From Josh Elser <>
Subject Re: Mini Accumulo cluster
Date Wed, 13 May 2015 20:19:55 GMT
As long as you're managing your expectations (which I sounds like you've 
considered well), there could be some worth.

A concern would be how using a different filesystem implementation 
actually impacts the validity of your benchmark though.

e.g. w/ a local FS (which is by default what MAC does), a disk seek 
costs 10ms, but using your real HDFS cluster, it's 200ms. IteratorA does 
more seeks but is less efficient on the retrieved data while IteratorB 
does fewer seeks but is more efficient on the retrieved data would lead 
to inaccurate benchmarks on a production system.

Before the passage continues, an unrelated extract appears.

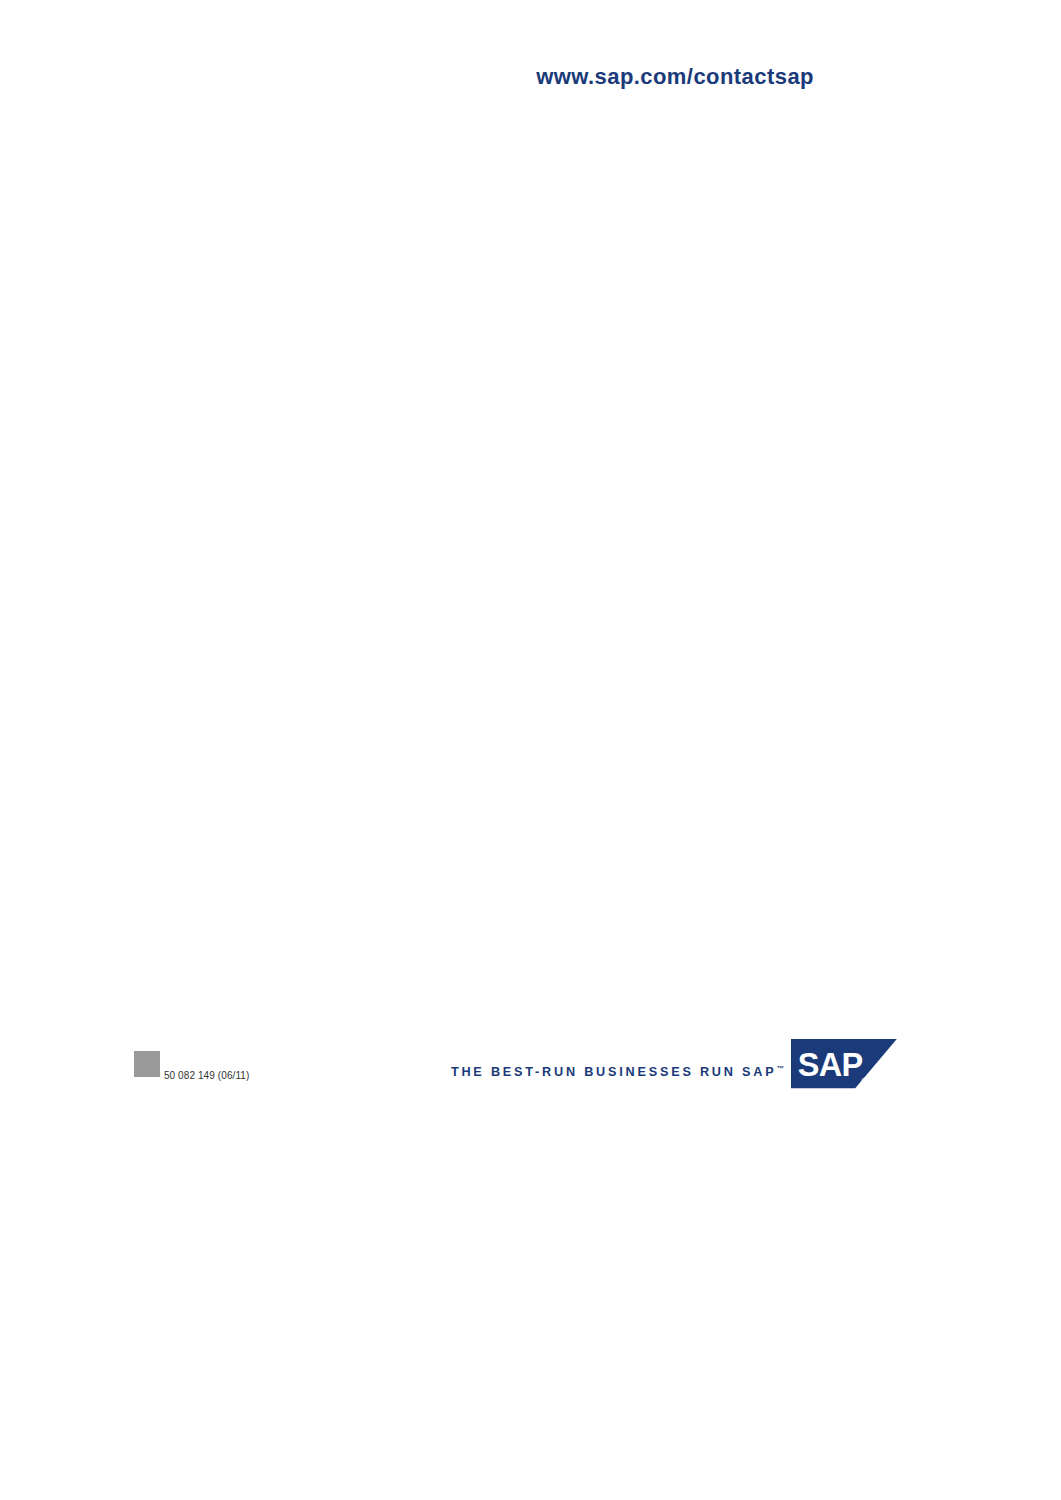www.sap.com/contactsap
50 082 149 (06/11)
THE BEST-RUN BUSINESSES RUN SAP™
SAP R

I guess another way to put it is that total wall time for a query might 
be deceiving in a test environment.

Dave Hardcastle wrote:
> Hi,
> Is it crazy to use a MiniAccumuloCluster to measure the *relative*
> performance of two different implementations of iterators?
> Obviously it would be better to do it on a real Accumulo cluster, but
> that's not possible for several reasons.
> The approach would be something like:
> - Fire up a Mini cluster
> - Bulk import a file
> - Start timer
> - Set up a BatchScanner with one of the iterator stacks and use it to
> query for lots of different ranges
> - Iterate through the results of this
> - Stop timer
> Repeat with the other implementation of the iterators.
> Of course, the difference in performance may not be measurable, if the
> time is dominated by the disk-seek time, but that would still be useful
> information. And the absolute performance wouldn't be representative of
> what you'd get on a real cluster as there's no network latency in these
> trials, but that's fine as I'm mainly interested in which of the two
> implementations of the iterators is most performant.
> Similarly, could the same approach be used to compare the performance on
> SSD vs hard disk?
> Thanks,
> Dave.